_Short problem_. Reproduce every line of the records below word for word, in the same order.
────
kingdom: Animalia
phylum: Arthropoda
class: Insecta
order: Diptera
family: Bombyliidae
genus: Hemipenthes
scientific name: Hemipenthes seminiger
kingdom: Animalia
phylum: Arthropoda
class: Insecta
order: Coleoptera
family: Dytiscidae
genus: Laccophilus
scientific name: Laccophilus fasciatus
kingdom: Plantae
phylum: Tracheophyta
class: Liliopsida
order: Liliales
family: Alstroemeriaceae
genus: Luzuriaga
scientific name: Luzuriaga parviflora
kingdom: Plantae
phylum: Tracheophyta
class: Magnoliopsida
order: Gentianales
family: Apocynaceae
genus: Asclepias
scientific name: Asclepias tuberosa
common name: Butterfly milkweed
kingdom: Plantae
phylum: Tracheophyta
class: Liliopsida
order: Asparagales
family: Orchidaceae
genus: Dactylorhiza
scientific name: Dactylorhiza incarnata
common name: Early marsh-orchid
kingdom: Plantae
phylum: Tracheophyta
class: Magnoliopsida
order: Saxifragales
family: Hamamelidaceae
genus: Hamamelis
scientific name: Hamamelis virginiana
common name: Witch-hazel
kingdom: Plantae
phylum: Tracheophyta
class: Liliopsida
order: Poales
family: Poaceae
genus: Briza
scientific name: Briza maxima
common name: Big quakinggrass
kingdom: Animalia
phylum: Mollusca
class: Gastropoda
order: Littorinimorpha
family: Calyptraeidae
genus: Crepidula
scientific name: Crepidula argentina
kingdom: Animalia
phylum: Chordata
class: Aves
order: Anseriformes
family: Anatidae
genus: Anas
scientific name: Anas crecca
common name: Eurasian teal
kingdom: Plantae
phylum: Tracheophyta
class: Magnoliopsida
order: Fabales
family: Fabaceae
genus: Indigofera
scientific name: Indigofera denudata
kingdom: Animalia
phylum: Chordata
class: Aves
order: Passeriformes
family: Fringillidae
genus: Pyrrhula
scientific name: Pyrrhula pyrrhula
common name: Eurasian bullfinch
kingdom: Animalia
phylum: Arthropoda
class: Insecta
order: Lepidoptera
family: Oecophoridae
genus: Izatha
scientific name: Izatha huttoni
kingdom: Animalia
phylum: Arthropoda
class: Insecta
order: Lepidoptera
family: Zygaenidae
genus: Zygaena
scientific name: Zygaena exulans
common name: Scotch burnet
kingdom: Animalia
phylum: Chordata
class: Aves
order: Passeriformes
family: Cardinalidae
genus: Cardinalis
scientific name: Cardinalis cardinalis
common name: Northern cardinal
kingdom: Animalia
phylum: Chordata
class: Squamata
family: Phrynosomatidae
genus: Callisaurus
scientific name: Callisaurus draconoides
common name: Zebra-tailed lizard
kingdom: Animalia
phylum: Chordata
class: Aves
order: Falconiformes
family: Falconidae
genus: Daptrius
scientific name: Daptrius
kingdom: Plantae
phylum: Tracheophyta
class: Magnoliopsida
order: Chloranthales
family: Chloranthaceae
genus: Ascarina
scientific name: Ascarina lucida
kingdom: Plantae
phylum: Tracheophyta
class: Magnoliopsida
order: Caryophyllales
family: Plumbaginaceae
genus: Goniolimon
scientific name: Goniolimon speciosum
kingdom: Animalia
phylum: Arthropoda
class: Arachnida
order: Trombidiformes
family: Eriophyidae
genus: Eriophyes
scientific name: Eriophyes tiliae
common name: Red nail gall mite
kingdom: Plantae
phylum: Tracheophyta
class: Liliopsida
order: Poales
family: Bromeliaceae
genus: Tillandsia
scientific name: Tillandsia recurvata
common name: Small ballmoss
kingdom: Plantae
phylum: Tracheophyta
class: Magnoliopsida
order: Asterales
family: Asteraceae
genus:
────
_Solution for this task_.
kingdom: Animalia
phylum: Arthropoda
class: Insecta
order: Diptera
family: Bombyliidae
genus: Hemipenthes
scientific name: Hemipenthes seminiger
kingdom: Animalia
phylum: Arthropoda
class: Insecta
order: Coleoptera
family: Dytiscidae
genus: Laccophilus
scientific name: Laccophilus fasciatus
kingdom: Plantae
phylum: Tracheophyta
class: Liliopsida
order: Liliales
family: Alstroemeriaceae
genus: Luzuriaga
scientific name: Luzuriaga parviflora
kingdom: Plantae
phylum: Tracheophyta
class: Magnoliopsida
order: Gentianales
family: Apocynaceae
genus: Asclepias
scientific name: Asclepias tuberosa
common name: Butterfly milkweed
kingdom: Plantae
phylum: Tracheophyta
class: Liliopsida
order: Asparagales
family: Orchidaceae
genus: Dactylorhiza
scientific name: Dactylorhiza incarnata
common name: Early marsh-orchid
kingdom: Plantae
phylum: Tracheophyta
class: Magnoliopsida
order: Saxifragales
family: Hamamelidaceae
genus: Hamamelis
scientific name: Hamamelis virginiana
common name: Witch-hazel
kingdom: Plantae
phylum: Tracheophyta
class: Liliopsida
order: Poales
family: Poaceae
genus: Briza
scientific name: Briza maxima
common name: Big quakinggrass
kingdom: Animalia
phylum: Mollusca
class: Gastropoda
order: Littorinimorpha
family: Calyptraeidae
genus: Crepidula
scientific name: Crepidula argentina
kingdom: Animalia
phylum: Chordata
class: Aves
order: Anseriformes
family: Anatidae
genus: Anas
scientific name: Anas crecca
common name: Eurasian teal
kingdom: Plantae
phylum: Tracheophyta
class: Magnoliopsida
order: Fabales
family: Fabaceae
genus: Indigofera
scientific name: Indigofera denudata
kingdom: Animalia
phylum: Chordata
class: Aves
order: Passeriformes
family: Fringillidae
genus: Pyrrhula
scientific name: Pyrrhula pyrrhula
common name: Eurasian bullfinch
kingdom: Animalia
phylum: Arthropoda
class: Insecta
order: Lepidoptera
family: Oecophoridae
genus: Izatha
scientific name: Izatha huttoni
kingdom: Animalia
phylum: Arthropoda
class: Insecta
order: Lepidoptera
family: Zygaenidae
genus: Zygaena
scientific name: Zygaena exulans
common name: Scotch burnet
kingdom: Animalia
phylum: Chordata
class: Aves
order: Passeriformes
family: Cardinalidae
genus: Cardinalis
scientific name: Cardinalis cardinalis
common name: Northern cardinal
kingdom: Animalia
phylum: Chordata
class: Squamata
family: Phrynosomatidae
genus: Callisaurus
scientific name: Callisaurus draconoides
common name: Zebra-tailed lizard
kingdom: Animalia
phylum: Chordata
class: Aves
order: Falconiformes
family: Falconidae
genus: Daptrius
scientific name: Daptrius
kingdom: Plantae
phylum: Tracheophyta
class: Magnoliopsida
order: Chloranthales
family: Chloranthaceae
genus: Ascarina
scientific name: Ascarina lucida
kingdom: Plantae
phylum: Tracheophyta
class: Magnoliopsida
order: Caryophyllales
family: Plumbaginaceae
genus: Goniolimon
scientific name: Goniolimon speciosum
kingdom: Animalia
phylum: Arthropoda
class: Arachnida
order: Trombidiformes
family: Eriophyidae
genus: Eriophyes
scientific name: Eriophyes tiliae
common name: Red nail gall mite
kingdom: Plantae
phylum: Tracheophyta
class: Liliopsida
order: Poales
family: Bromeliaceae
genus: Tillandsia
scientific name: Tillandsia recurvata
common name: Small ballmoss
kingdom: Plantae
phylum: Tracheophyta
class: Magnoliopsida
order: Asterales
family: Asteraceae
genus:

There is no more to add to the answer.